I think about this show at least twice a week. Strangers take a bunch of personality tests, agree to be married. To someone, they do not know. The show follows the lead-up, the wedding, and the immediate aftermath. This show is fascinating because while a few couples seem like they are being set up for success, some don’t. The concept itself is so intriguing because look we used to do the arranged marriage thing all the time. Many cultures still do, and those marriages can be fruitful and joyous. But when you add in the idea of television, everything changes. Those who might be in it might just be in it for the followers. And you never know! This show is striking because it is the beginning of some real love stories. Families started when two strangers decided to do something crazy, and we get to follow along in the madness.

Where to watch: TLC, Netflix

Recommend when: You miss the dating scene.

abc.net.au

Honorable Mention: Top Chef, Bling Empire, The Bachelor Franchise (specifically Bachelor in Paradise)

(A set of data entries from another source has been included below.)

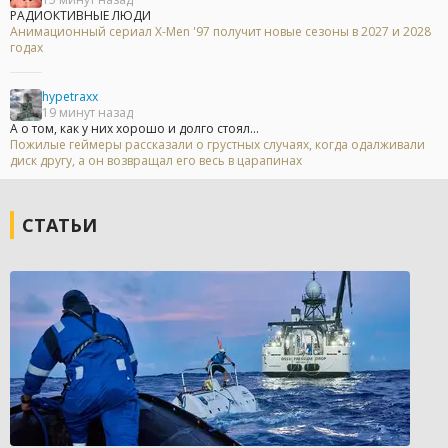
РАДИОКТИВНЫЕ ЛЮДИ
Анимационный сериал X-Men '97 получит новые сезоны в 2027 и 2028
годах
hypetraxx
19 минут назад
А о том, как у них хорошо и долго стоял...
Пожилые геймеры рассказали о грустных случаях, когда одалживали
диск другу, а он возвращал его весь в царапинах
СТАТЬИ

Overall these shows kept me a little bit sane during this pandemic. Ok, maybe after reading them, I don’t seem so rational. But they reminded me to find a little bit of fun! I had fun watching every one of these franchises, and I am invested in some of these worlds. I am so grateful to those brave enough to share themselves with the world in this way, and I cannot thank them enough for the solace they brought me during a time when I needed some escape.